──────── SOURCE TEXT ────────

The mixing device preferably also includes an improved dynamic seal. In the preferred dynamic seal according to the present invention, upper and lower bearing strips are placed above and below the slide bar. These bearing strips are held snugly against the slide bar by means of a movable upper block assembly which is held down by a plurality of air cylinders. The air cylinders tend to gently squeeze the beating strips against the transfer bar, thereby providing good sealing, good alignment, and good bearing action. This also has the advantage of automatically compensating for wear in the beating material.
Prefereably, the compressed gas is compressed air. However, in some operating environments, nitrogen gas, or other gas, may be cheaper and/or more readily available.
Preferably, the mixing device also includes an improved exhaust manifold wherein the initial mixture of the dry ice pellets and compressed gas as delivered from the slide bar is mixed yet again with a larger volume of compressed gas in a manner such that the initial mixture is introduced at a slightly higher pressure than the clean compressed gas within the exhaust manifold. This reduction in "back pressure" prevents the clean compressed gas from traveling back up the path normally taken by the initial mixture of compressed gas and dry ice pellets. This tends to provide for more even and unrestricted flow of the initial mixture of compressed gas and dry ice pellets into the exhaust manifold. This results in more reliable mixing and blasting.
Accordingly, it is an object of the present invention to provide an improved particle blast cleaning apparatus which is simple in construction, durable in use, and economical in manufacture.
It is another object of the present invention to provide an improved particle blast cleaning apparatus which achieves relatively uniform flow of media.
It is another object of the present invention to provide an improved particle blast cleaning apparatus which is extremely durable in use, despite the relatively rigorous demands placed upon the apparatus by the use of dry ice as the media.

──────── MATERIAL SUPPLIED ────────

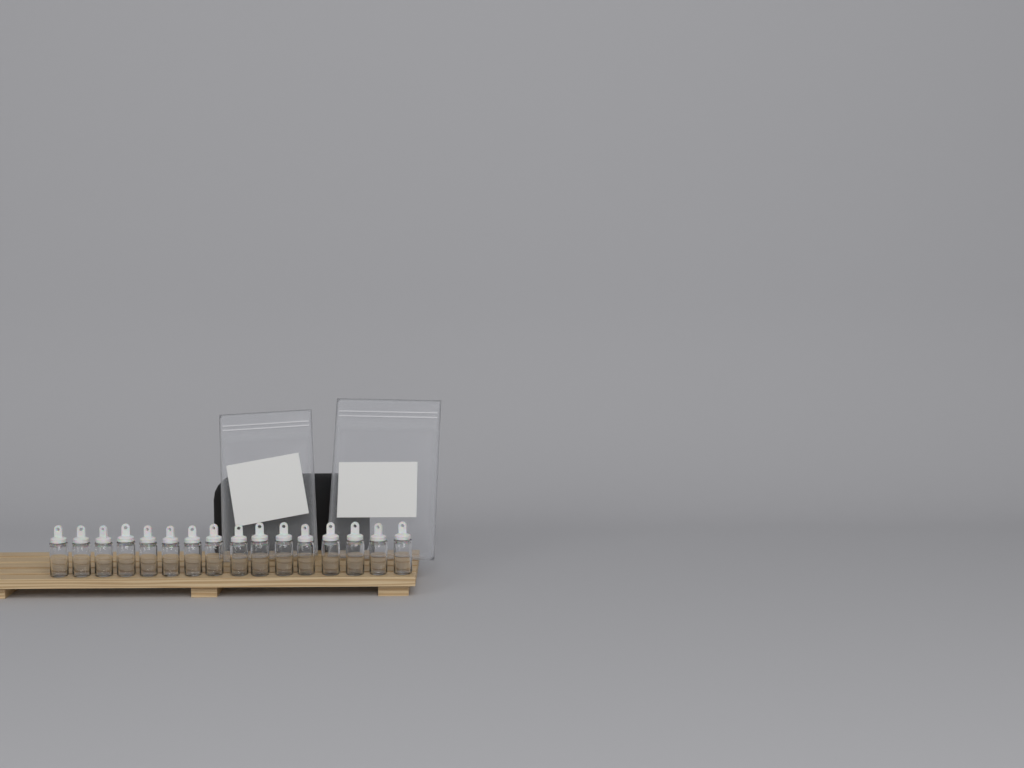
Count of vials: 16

────────
──────── MATERIAL SUPPLIED ────────

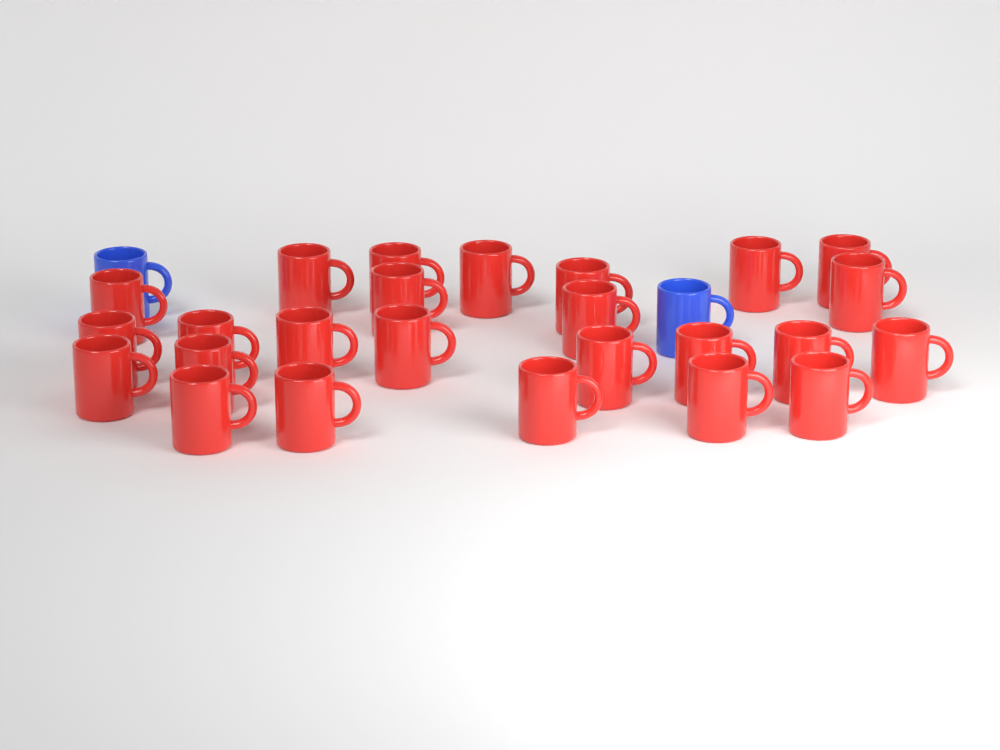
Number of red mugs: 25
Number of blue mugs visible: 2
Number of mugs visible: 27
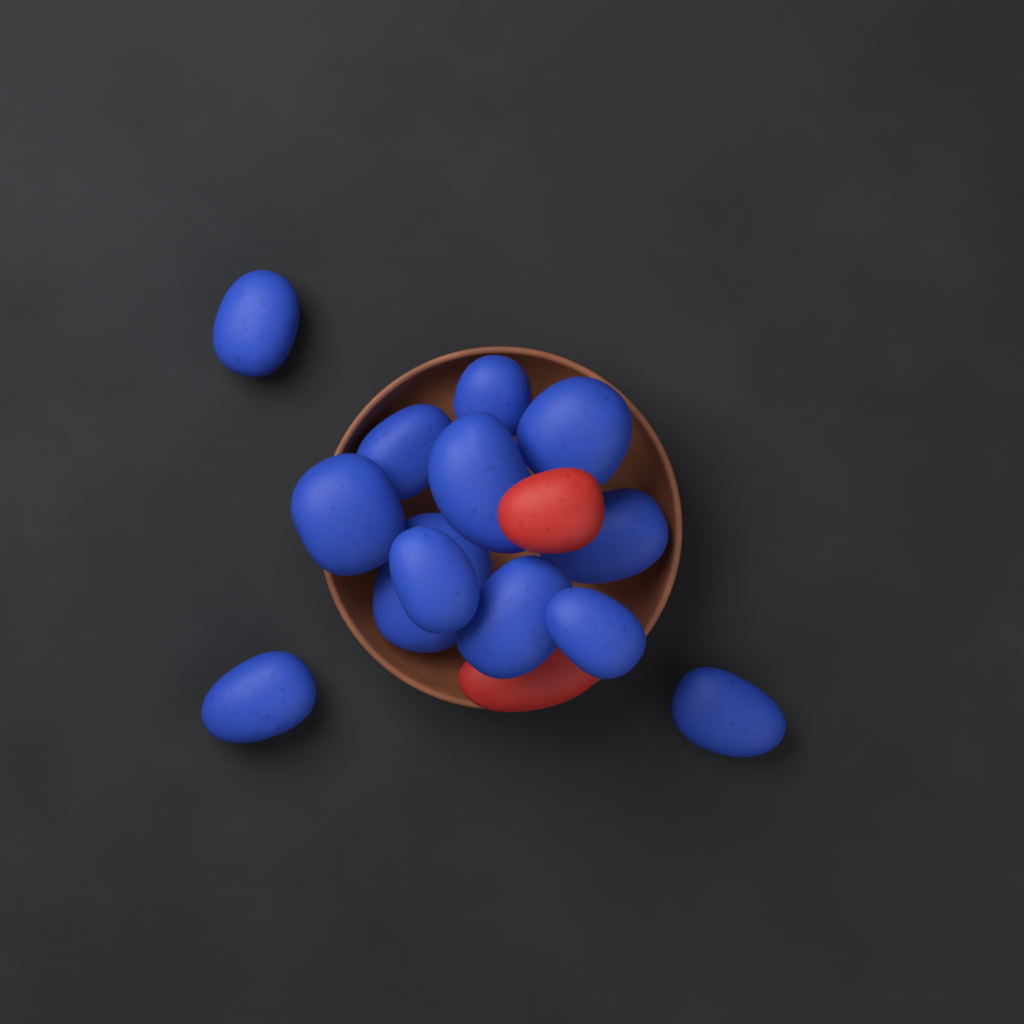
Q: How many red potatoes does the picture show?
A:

────────

### EXERCISE DESCRIPTION
Retype the entire patent text on the dry ice blast cleaning apparatus, keeping every word and mark unchanged. Work only from the patent text on the dry ice blast cleaning apparatus and set the records aside.

### SOLUTION BELOW
The mixing device preferably also includes an improved dynamic seal. In the preferred dynamic seal according to the present invention, upper and lower bearing strips are placed above and below the slide bar. These bearing strips are held snugly against the slide bar by means of a movable upper block assembly which is held down by a plurality of air cylinders. The air cylinders tend to gently squeeze the beating strips against the transfer bar, thereby providing good sealing, good alignment, and good bearing action. This also has the advantage of automatically compensating for wear in the beating material.
Prefereably, the compressed gas is compressed air. However, in some operating environments, nitrogen gas, or other gas, may be cheaper and/or more readily available.
Preferably, the mixing device also includes an improved exhaust manifold wherein the initial mixture of the dry ice pellets and compressed gas as delivered from the slide bar is mixed yet again with a larger volume of compressed gas in a manner such that the initial mixture is introduced at a slightly higher pressure than the clean compressed gas within the exhaust manifold. This reduction in "back pressure" prevents the clean compressed gas from traveling back up the path normally taken by the initial mixture of compressed gas and dry ice pellets. This tends to provide for more even and unrestricted flow of the initial mixture of compressed gas and dry ice pellets into the exhaust manifold. This results in more reliable mixing and blasting.
Accordingly, it is an object of the present invention to provide an improved particle blast cleaning apparatus which is simple in construction, durable in use, and economical in manufacture.
It is another object of the present invention to provide an improved particle blast cleaning apparatus which achieves relatively uniform flow of media.
It is another object of the present invention to provide an improved particle blast cleaning apparatus which is extremely durable in use, despite the relatively rigorous demands placed upon the apparatus by the use of dry ice as the media.